A petition was filed on April 10, 2025, under Wis. Stat. § 49.45(5), and Wis. Admin. Code § HA 3.03(1), to review a decision by the Milwaukee Enrollment Services regarding Medical Assistance (MA). The hearing was initially scheduled for May 22, 2025, but was rescheduled at the petitioner’s request. A hearing was then held on June 3, 2025, by telephone.

The issue for determination is whether the agency correctly denied the petitioner’s Medicaid application on April 7, 2025.

There appeared at that time the following persons:

PARTIES IN INTEREST:

Petitioner:

c/o Attorney Megann Hendrix
3970 N. Oakland Avenue, Suite 401
Shorewood, WI 53211

Petitioner’s Representative:
Attorney Megann Hendrix
Sage Legal Group
3970 N. Oakland Avenue, #401
Shorewood, WI 53211

Respondent:
Department of Health Services
1 West Wilson Street, Room 651
Madison, WI 53703
By: Kyra Oberg
Milwaukee Enrollment Services
1220 W Vliet St
Milwaukee, WI 53205

ADMINISTRATIVE LAW JUDGE:
Kate J. Schilling
Division of Hearings and Appeals

Findings of Fact

  1. Petitioner (CARES # —) is a 72 year old resident of Milwaukee County. He currently resides in a memory care unit licensed as a community-based residential facility (CBRF). He currently pays $8,580 per month for his care.
  2. On August 21, 2024, the petitioner and his wife were divorced. The divorce judgment requires the petitioner to pay monthly spousal support payments to his former spouse. The payment started at $3,960 per month in September 2024; however, it was indexed for inflation and in January 2025, it increased to $4,059 per month.
  3. The petitioner has monthly income of $3,441.40 from Social Security retirement, $601.82 from a pension, and $8,045.98 from an annuity.

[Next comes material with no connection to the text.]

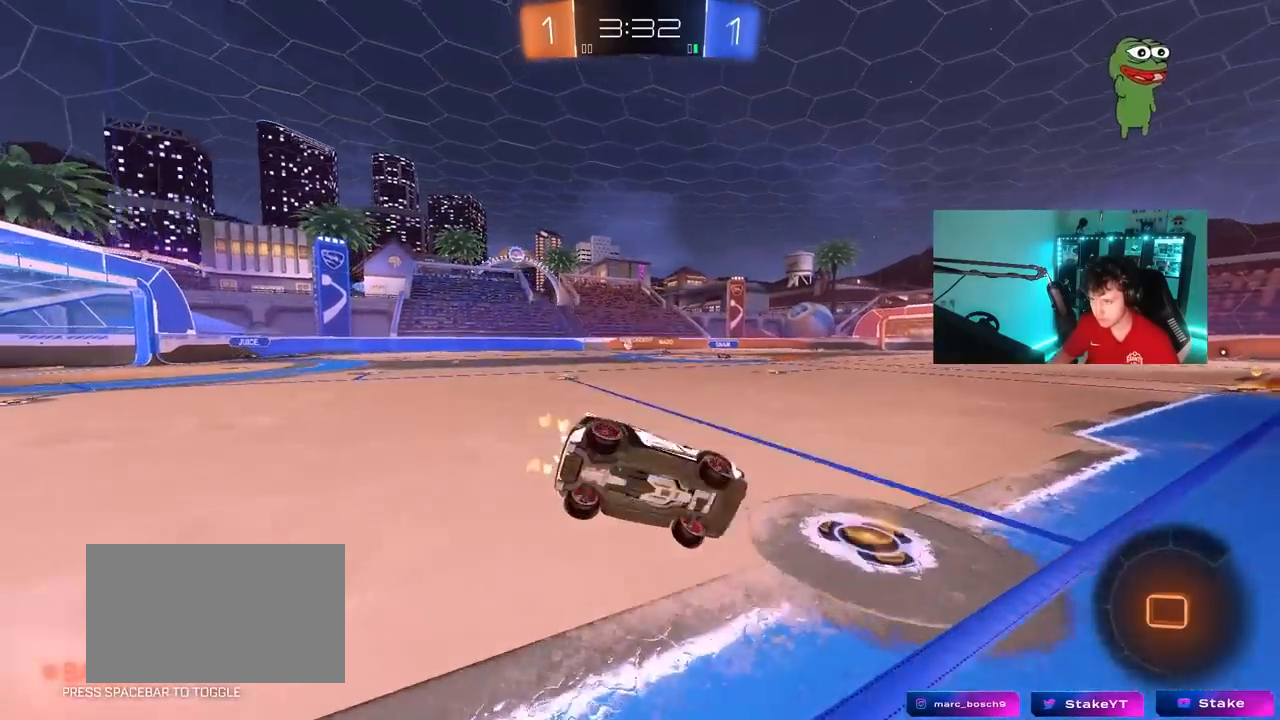
{"keys": ["a", "s", "shift"], "mouse": ["left"], "mouse_move": "still", "events": [[67, "mouse_right", "up"], [67, "space", "down"], [250, "space", "up"], [300, "s", "up"], [400, "mouse_left", "down"], [400, "s", "down"]]}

His total monthly income is $12,089.20.
  4. On February 25, 2025, the petitioner’s attorney faxed his application for long-term care Medicaid to the agency. A backdate of eligibility was not requested. The petitioner acknowledges making a divestment of $134,688.29 prior to applying for Medicaid.
  5. On March 5, 2025, the agency requested verification of the petitioner’s burial assets, pension income, and authority for the petitioner’s son’s signature on the Medicaid application. These verification items were submitted by the due date of March 31, 2025.
  6. On March 10, 2025, the agency received the referral for community waivers and the functional screen level of care determination.
  7. On March 12, 2025, the agency sent out a notice requesting verification of the petitioner’s US Bank checking account, the value of his family trusts, the value of his Wispact Trust, and the amount of his pension/retirement. These verification items were submitted by the due date of March 31, 2025.
  8. On March 20, 2025, the agency sent out a notice of denial of the SLMB+ Medicare Savings Program benefit due to being over the income limit.
  9. On April 8, 2025, the agency sent out a denial notice stating that the petitioner was over the income and asset limit for Medicaid, and over the asset limit for community waivers.
  10. On April 15, 2025, the agency sent out a notice to the petitioner that stated he would be eligible for Medicaid with a $41,082.18 deductible. This notice also states that he was over the income limit for both community waivers and SLMB+. According to this notice, the petitioner’s income was $12,089.20 and his countable assets were $150.

Discussion

Divestment is the act of transferring ownership of assets or income and receiving less than fair market value in return. Applicants or members seeking Medicaid-covered long-term care services are subject to a set of special rules about transferring assets and income. 42 U.S.C. 1396p(c)(1)(A); Wis. Stat., §49.453(2)(a); Wis. Admin. Code, §DHS 103.065(4)(a); Medicaid Eligibility Handbook (MA Handbook) §§ 17.1 and 17.2. An applicant for Medicaid programs that has transferred assets and/or income during a five year “lookback” period is subject to having those transfers evaluated for compliance with the divestment rules. Transfers of an applicant’s assets and/or income by someone acting on behalf of the applicant are also subject to divestment rules.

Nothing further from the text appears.